Louis II de Foucauld marquis de Lardimalie
« Il est né le 7 décembre 1755 au château de Lardimalie, commune de Saint Pierre de Chignac, d’Arnaud et de Marie de Commarque. Chevalier de Malte, il fut capitaine de remplacement au régiment de chasseurs à cheval de Hainaut Il épousa à Saint-Jean-de-Troyes, en Champagne, le 24 janvier 1782, Elisabeth de Mauroy, dame de Villemoyenne. Il fut élu au troisième tour, le 17 mars, député de la noblesse des états généraux de 1789. Il accepta tout ce qui, dans les idées révolutionnaires, ne portait pas atteinte à sa foi religieuse et monarchique. Ainsi, il signa le serment du Jeu de Paume et fut secrétaire de l’Assemblée du 7 au 9 mai 1791. Il émigra après la séparation de l’Assemblée Constituante, servit en 1792 dans l’armée des Princes et, en 1793, dans celle de Condé.
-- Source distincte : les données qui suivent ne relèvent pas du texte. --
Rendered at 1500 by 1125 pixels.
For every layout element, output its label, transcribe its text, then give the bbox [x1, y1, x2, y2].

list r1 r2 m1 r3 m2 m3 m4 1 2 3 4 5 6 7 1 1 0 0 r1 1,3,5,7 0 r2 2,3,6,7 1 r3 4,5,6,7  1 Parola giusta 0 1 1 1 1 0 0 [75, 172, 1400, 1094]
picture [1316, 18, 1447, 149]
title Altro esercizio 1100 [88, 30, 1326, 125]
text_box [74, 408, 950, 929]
Il fit ensuite toutes les campagnes de l’émigration et rentra en France en profitant de l’armistice impériale de l’an X. Il est mort accidentellement au château de Lardimalie, le 2 mai 1805. En effet, en réparant son château il est décédé enseveli sous les décombres d’une vieille tour »
Dictionnaire des députés de la Dordogne de 1789 à nos jours-Guy Penaud
Notre Commune changea de nom….
Voici le nom de notre Commune modifié après la Révolution. On retrancha le mot « Saint » sauf pour quelques Communes. La nôtre prit le nom de UNION.
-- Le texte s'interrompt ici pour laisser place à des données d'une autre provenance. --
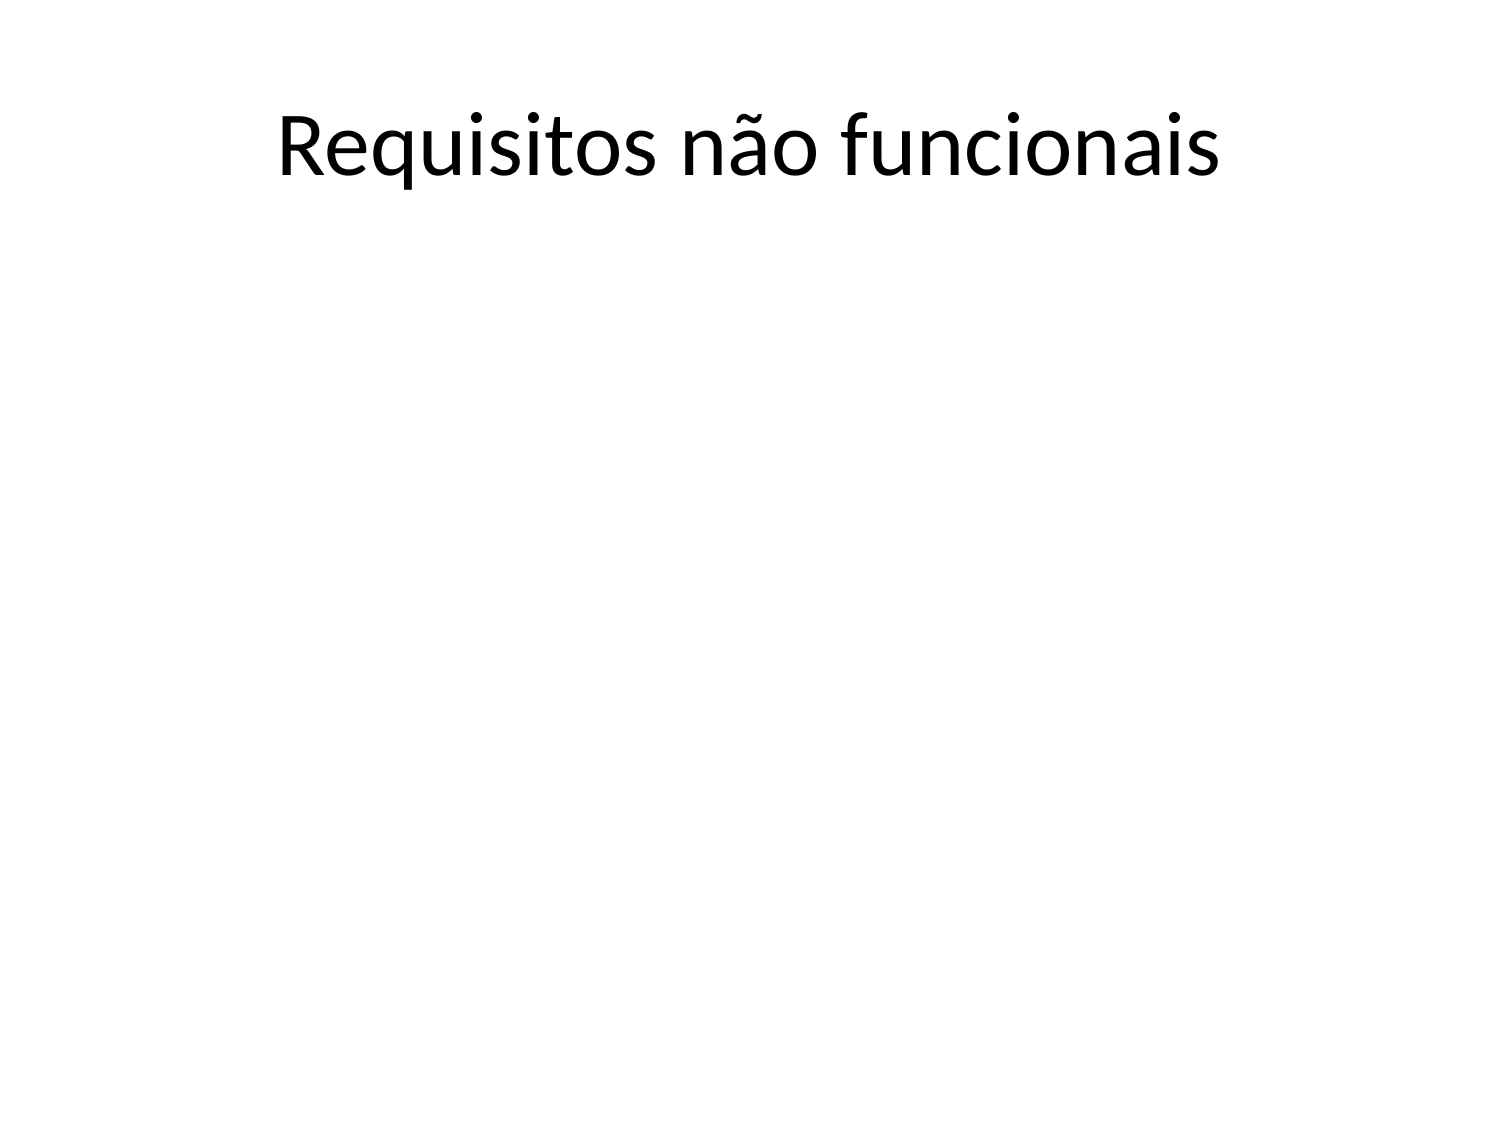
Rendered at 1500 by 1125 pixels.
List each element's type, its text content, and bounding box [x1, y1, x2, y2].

title Requisitos não funcionais [75, 45, 1425, 233]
On ne trouve pas trace de ce nom sur les registres d’Etat-civil, ni ailleurs..
14 juillet Fête nationale …depuis quand ?
Le 14 juillet 1789 fut commémoré le 14 juillet 1790 par une immense Fête que l’on nomma Fête de la Fédération……puis plus rien!
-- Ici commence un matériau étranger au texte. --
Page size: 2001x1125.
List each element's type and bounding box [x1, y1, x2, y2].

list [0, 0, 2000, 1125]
La République ne s’installa définitivement qu’après Napoléon III. Le 4 septembre 1870 on proclama la IIIème République, mais les républicains ne contrôlèrent toutes les institutions qu’à partir de 1879.
Comment enraciner complètement les institutions républicaines auprès du peuple ? On chercha alors à mettre en place des symboles et des pratiques collectives, une Fête nationale était tout indiquée. Des discussions s’engagèrent à la Chambre et les républicains se tournant vers la Grande Révolution, proposèrent le 14 juillet.
Le 21 mai 1880 le député Benjamin Raspail suivi par 63 de ses confrères déposa une brève proposition de loi : « La République adopte comme jour de Fête nationale la date du 14 juillet ».
Des discussions acharnées agitèrent les députés et les sénateurs…
Quel 14 juillet ?
celui de 1789 « qui avait mis fin au monde ancien et inauguré un monde nouveau »?
celui de 1790 qui avait donné « la France moderne « ?
Un amendement proposa le « 4 août » date à laquelle tous les Français étaient « devenus égaux devant la loi et les impôts ». …refusé!
La loi ne précisant pas quel 14 juillet est commémoré chacun y trouva son compte et elle fut promulguée le 6 juillet 1880.
Les discussions agitèrent alors la population et les Conseils Municipaux…certains voulaient un 14 juillet mobile, d’autres le déplacer au dimanche le plus proche, car cette date nuisait aux travaux des champs….bref on voulait un 14 juillet à la carte.
Et chez nous ?
De 1881 à 1900 le Maire de la Commune est Marc de Saleneuve qualifié de « réactionnaire » par les journaux de l’époque.
Voici les extraits des trois délibérations prises en 1881, 1882, 1883.
10 juillet 1881 ?….erreur sur la date 9 juillet 188224 juin 1883
On ne saura plus rien sur le 14 juillet à Saint Geyrac……peut-être en a-t-on parlé mais plus de trace dans le registre des délibérations.
De mémoire d’écoliers et d’enseignante, nous assistions chaque année à deux cérémonies : le 11 novembre et le 8 Mai ….
Un article du journal « Le Temps » du 21 août 1889 sur l’ouverture de la session du Conseil général de la Dordogne
A la lecture de cet article on comprend les décisions de Mr de Saleneuve et de son Conseil Municipal à propos du 1 4 Juillet.